Something I consistently notice though is how distant and I suppose professional most people I see seem. It feels as if everyone's wearing suits - or at least unobjectionably fashionable outfits - while I'm sitting around naked, pointing out family of spiders that live upon my nadgers. Personally I wish I could get at least a snapshot of the mind of any developer I see, but I often wonder how many other people feel similarly. Maybe most people are put off by it, and just want people to keep all that private.
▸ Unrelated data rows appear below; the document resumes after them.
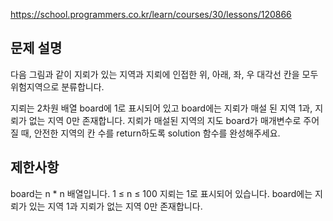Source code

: https://school.programmers.co.kr/learn/courses/30/lessons/120866

## 문제 설명

다음 그림과 같이 지뢰가 있는 지역과 지뢰에 인접한 위, 아래, 좌, 우 대각선 칸을 모두 위험지역으로 분류합니다.

지뢰는 2차원 배열 board에 1로 표시되어 있고 board에는 지뢰가 매설 된 지역 1과, 지뢰가 없는 지역 0만 존재합니다.
지뢰가 매설된 지역의 지도 board가 매개변수로 주어질 때, 안전한 지역의 칸 수를 return하도록 solution 함수를 완성해주세요.

## 제한사항

board는 n \* n 배열입니다.
1 ≤ n ≤ 100
지뢰는 1로 표시되어 있습니다.
board에는 지뢰가 있는 지역 1과 지뢰가 없는 지역 0만 존재합니다.
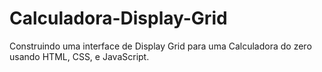 # Calculadora-Display-Grid
Construindo uma interface de Display Grid para uma Calculadora do zero usando HTML, CSS, e JavaScript.
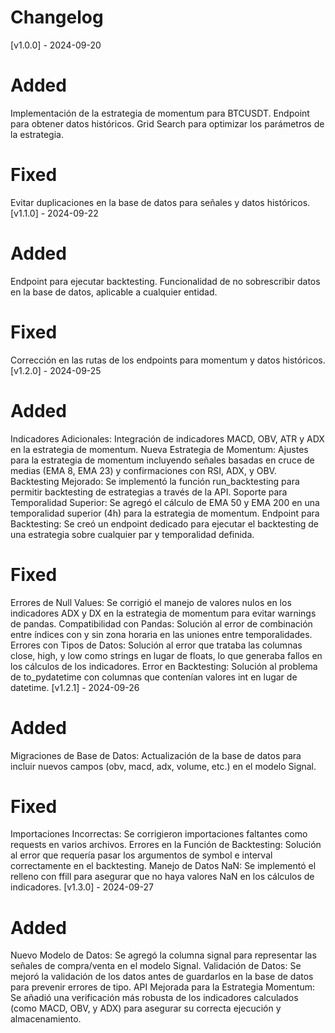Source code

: # Changelog


[v1.0.0] - 2024-09-20
# Added
Implementación de la estrategia de momentum para BTCUSDT.
Endpoint para obtener datos históricos.
Grid Search para optimizar los parámetros de la estrategia.
# Fixed
Evitar duplicaciones en la base de datos para señales y datos históricos.
[v1.1.0] - 2024-09-22
# Added
Endpoint para ejecutar backtesting.
Funcionalidad de no sobrescribir datos en la base de datos, aplicable a cualquier entidad.
# Fixed
Corrección en las rutas de los endpoints para momentum y datos históricos.
[v1.2.0] - 2024-09-25
# Added
Indicadores Adicionales: Integración de indicadores MACD, OBV, ATR y ADX en la estrategia de momentum.
Nueva Estrategia de Momentum: Ajustes para la estrategia de momentum incluyendo señales basadas en cruce de medias (EMA 8, EMA 23) y confirmaciones con RSI, ADX, y OBV.
Backtesting Mejorado: Se implementó la función run_backtesting para permitir backtesting de estrategias a través de la API.
Soporte para Temporalidad Superior: Se agregó el cálculo de EMA 50 y EMA 200 en una temporalidad superior (4h) para la estrategia de momentum.
Endpoint para Backtesting: Se creó un endpoint dedicado para ejecutar el backtesting de una estrategia sobre cualquier par y temporalidad definida.
# Fixed
Errores de Null Values: Se corrigió el manejo de valores nulos en los indicadores ADX y DX en la estrategia de momentum para evitar warnings de pandas.
Compatibilidad con Pandas: Solución al error de combinación entre índices con y sin zona horaria en las uniones entre temporalidades.
Errores con Tipos de Datos: Solución al error que trataba las columnas close, high, y low como strings en lugar de floats, lo que generaba fallos en los cálculos de los indicadores.
Error en Backtesting: Solución al problema de to_pydatetime con columnas que contenían valores int en lugar de datetime.
[v1.2.1] - 2024-09-26
# Added
Migraciones de Base de Datos: Actualización de la base de datos para incluir nuevos campos (obv, macd, adx, volume, etc.) en el modelo Signal.
# Fixed
Importaciones Incorrectas: Se corrigieron importaciones faltantes como requests en varios archivos.
Errores en la Función de Backtesting: Solución al error que requería pasar los argumentos de symbol e interval correctamente en el backtesting.
Manejo de Datos NaN: Se implementó el relleno con ffill para asegurar que no haya valores NaN en los cálculos de indicadores.
[v1.3.0] - 2024-09-27
 # Added
Nuevo Modelo de Datos: Se agregó la columna signal para representar las señales de compra/venta en el modelo Signal.
Validación de Datos: Se mejoró la validación de los datos antes de guardarlos en la base de datos para prevenir errores de tipo.
API Mejorada para la Estrategia Momentum: Se añadió una verificación más robusta de los indicadores calculados (como MACD, OBV, y ADX) para asegurar su correcta ejecución y almacenamiento.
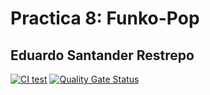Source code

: # Practica 8: Funko-Pop

## Eduardo Santander Restrepo

[![CI test](https://github.com/ULL-ESIT-INF-DSI-2425/prct08-filesystem-funko-app-Eduardosntr/actions/workflows/ci.yaml/badge.svg)](https://github.com/ULL-ESIT-INF-DSI-2425/prct08-filesystem-funko-app-Eduardosntr/actions/workflows/ci.yaml)
[![Quality Gate Status](https://sonarcloud.io/api/project_badges/measure?project=ULL-ESIT-INF-DSI-2425_prct08-filesystem-funko-app-Eduardosntr&metric=alert_status)](https://sonarcloud.io/summary/new_code?id=ULL-ESIT-INF-DSI-2425_prct08-filesystem-funko-app-Eduardosntr)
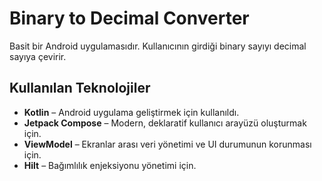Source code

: # Binary to Decimal Converter

Basit bir Android uygulamasıdır. Kullanıcının girdiği binary sayıyı decimal sayıya çevirir.

## Kullanılan Teknolojiler

- **Kotlin** – Android uygulama geliştirmek için kullanıldı.
- **Jetpack Compose** – Modern, deklaratif kullanıcı arayüzü oluşturmak için.
- **ViewModel** – Ekranlar arası veri yönetimi ve UI durumunun korunması için.
- **Hilt** – Bağımlılık enjeksiyonu yönetimi için.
Maybe it's tied to the preference for people or things which seems to vary between individuals, with most nerdy males preferring things while I'm more attuned to people (despite all my crippling anxieties surrounding interacting with them). It's why I felt more in my element in Psychology than talking about technical games mechanics or playing games wholly based around those.

Or maybe it's just a result of this profound longing for human connection.

I don't know. I have been paying attention to things like follower and like counts, and my tweets often get around 20-30 likes while other indie devs I see get around 10 or less on theirs even if they have more followers. So maybe I'm doing something not-too-terribly-wrong. I 'only' have 543 followers at the moment, and I wonder what people do to get more.

I feel like this website is my home on the internet - I've been meaning to rearrange the main page like someone might rearrange their living room - but maybe most people live on social media platforms like Twitter instead? By that I mean that if I have something I want to say, I'd post it in a blog post here first, but all the Twitter stuff feels like an afterthought, while to other people it might be the other way around. They're mostly on Twitter - or Discord? - but write blog posts as afterthoughts. I notice that whenever these indie devs link to a blog post, their sites are often quite impersonal, and the blog posts have few or no comments, or don't even have comments enabled. Maybe your experiences have been different, though, and you follow some more personal blogs.

I feel like I should get more followers so then I can have any hope of earning enough money from my games to get by, but maybe it's just always a slow process? Maybe I need to start using hashtags more often? Probably.



I am getting more used to it all, though, slowly. Being less completely sealed away in a bubble. I feel like I've come a long way with the avoidance issues this year. It's just a slow healing process, overcoming the trauma that made me so avoidant in the first place.

That video is about how criticism can be particularly wounding to the love-deprived. I know I responded so badly to the criticism on my old communities for reasons like this.

I still need to make the discord server public, but haven't yet because of it. I'm calming down about it though, gradually. It's a process. It'll be interesting to see where things are a few months from now.



I know I should probably be seeing a therapist or pumping myself full of drugs, but I've already done the therapist thing several times and drugs only address the symptoms, not the underlying issues.

Still, it's something I'll likely look into... once the pandemic is less of a factor. At the moment it feels like going out to go anywhere is a bad idea. (I need to go to a dentist, but I'm putting that off for now too...)



ANYWAY, this is a bit of a ramble, and I know I've talked about all this before, but as usual, it does help just to have a place to get it out since it does keep coming up in my mind. Though I always wonder what posting things like this does for my overall reputation, if we are all supposed to be clothed in professionalism in anything we say publicly!